Open angle bracket/exclamation mark [the Markup Declaration Open delimiter] followed immediately by an open square bracket [the Declaration Subset Open; together these form the Marked Section Start]. This is followed by a Status Keyword (IGNORE in the example), another open square bracket and then the text of the marked section, two close square brackets [the Marked Section Close delimiter] then the close angle bracket to close the markup declaration.

Marked sections allow for the creation of content which is to be processed in special ways -- sometimes thrown away, sometimes hiding markup from the parser. In the example below, two versions of an arithmetic text book -- the students' and the teacher's -- are being produced from one file. The marked section construct lets you mark up text for each and lets the two versions share common text.

<equation> 2 + 2 =index.html <![  IGNORE  [ 4 ]]> </equation>

The parameter entity construct can be used with marked section declarations. First the appropriate parameter entities must be declared:

<!ENTITY % teacher "IGNORE">
<!ENTITY % student "INCLUDE">

Now, in the document instance, every piece of "teacher only" content is marked as such.

<equation> 2 + 2 =index.html <![ %teacher; [ 4 ]]>
</equation>

When it comes time to print the teacher's edition, the word IGNORE is changed to INCLUDE in the entity declaration and the parser does the rest.
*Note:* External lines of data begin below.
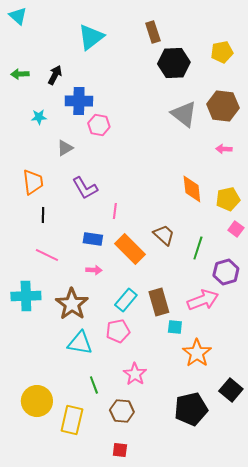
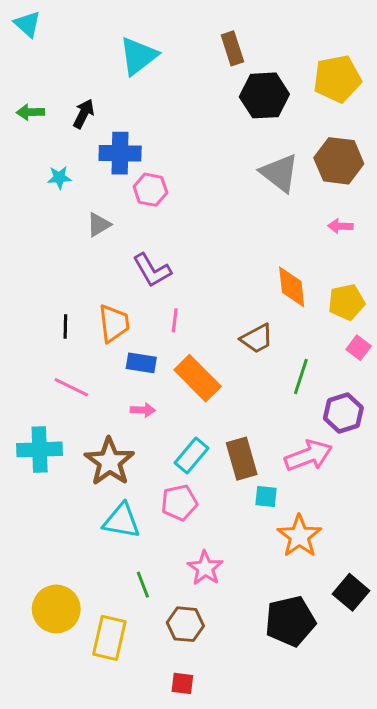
yellow pentagon: (222, 52) -> (337, 79), size x1.4
orange trapezoid: (33, 182) -> (114, 323), moved
purple L-shape: (85, 188) -> (152, 270), moved
brown trapezoid: (164, 235) -> (257, 339), moved, turned 110

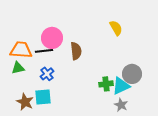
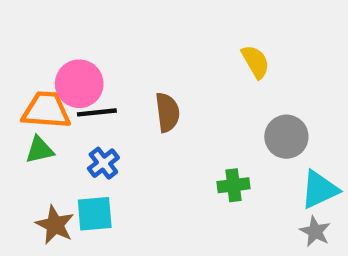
pink circle: (52, 38) -> (79, 84), moved
gray circle: (132, 74) -> (286, 137), moved
cyan triangle: (121, 86) -> (319, 190), moved
gray star: (121, 105) -> (315, 231), moved

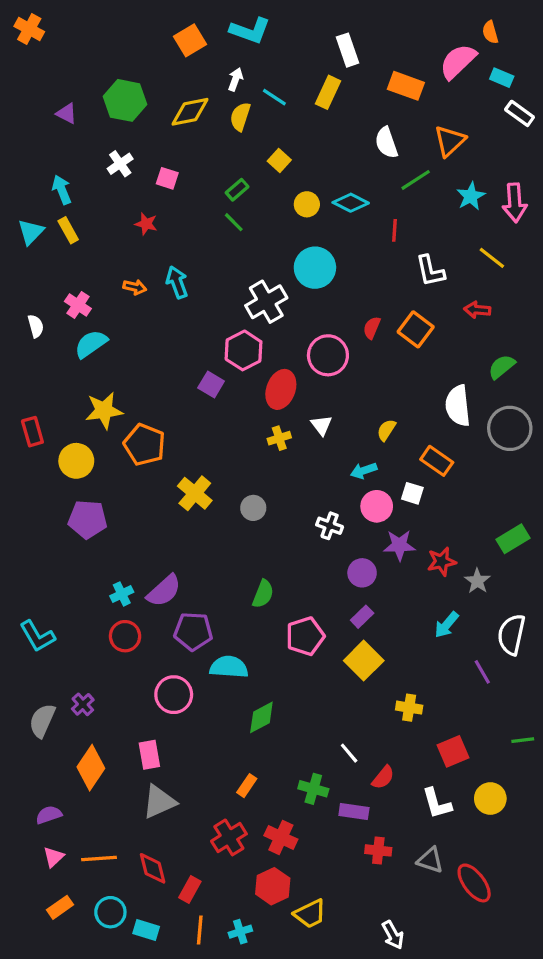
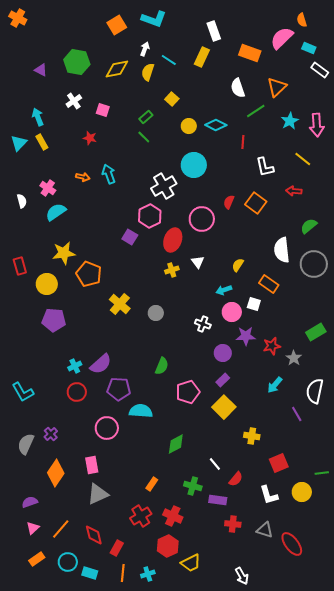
green diamond: (261, 717) -> (176, 444), moved
green line: (523, 740) -> (322, 473), moved
orange line: (99, 859) -> (61, 529), turned -45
The first of three illustrations shows a screen representation of the input which includes two marked sections, each surrounding a paragraph. The first has the keyword IGNORE, and talks about SoftQuad's product Author/Editor. The second has the keyword INCLUDE and is product-independent. The second of the illustrations shows the output when the keywords have been switched. The Author/Editor paragraph is visible, the third para has disappeared. The third illustration shows the output of the file as it was keyed in in the first illustration. The Author/Editor paragraph has vanished and the third paragraph is now the second, eschewing mention of anyone's SGML software in particular.